Indeed, some of Venezuela's poor hit the streets this week for student-led protests rather than pro-Chavez rallies. Luis Escobar grew up in Plan de Manzano, a poor clutter of homes that hang precariously from a hill along an old highway connecting Caracas with the Caribbean coast. He studies telecommunications at UNEFA, a university run by the Armed Forces that often drapes an enormous poster of Chavez over its main building. "People say UNEFA is 100% chavista, but that's not the reality," Escobar said.

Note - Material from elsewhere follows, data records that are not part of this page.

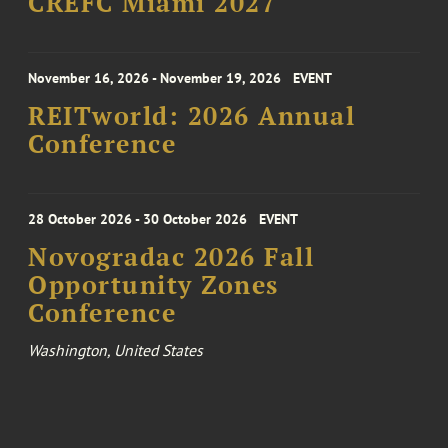
CREFC Miami 2027
November 16, 2026 - November 19, 2026
EVENT
REITworld: 2026 Annual
Conference
28 October 2026 - 30 October 2026
EVENT
Novogradac 2026 Fall
Opportunity Zones
Conference
Washington, United States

He attended the opposition's final march on Thursday sporting a university shirt, defying possible reprisals from school directors. "Many friends of mine told me not to put on the shirt because I was already threatened, because they could throw me out of the university," he said at the rally. "They're not going to tie me down or inculcate me with something I don't agree with."

The electoral defeat may indeed slow the President down, but he and his allies still have wide-reaching powers that include control over the legislature, the judiciary, the state oil company and nearly every state government. The students say they know their battle is far from over. "The student movement has said that December 2 isn't an end date," Ricardo Sanchez, a student leader at Venezuela's Central University, said on Sunday at opposition headquarters. "On the contrary, it's a beginning. It's a beginning point for the good things that can be coming for this country."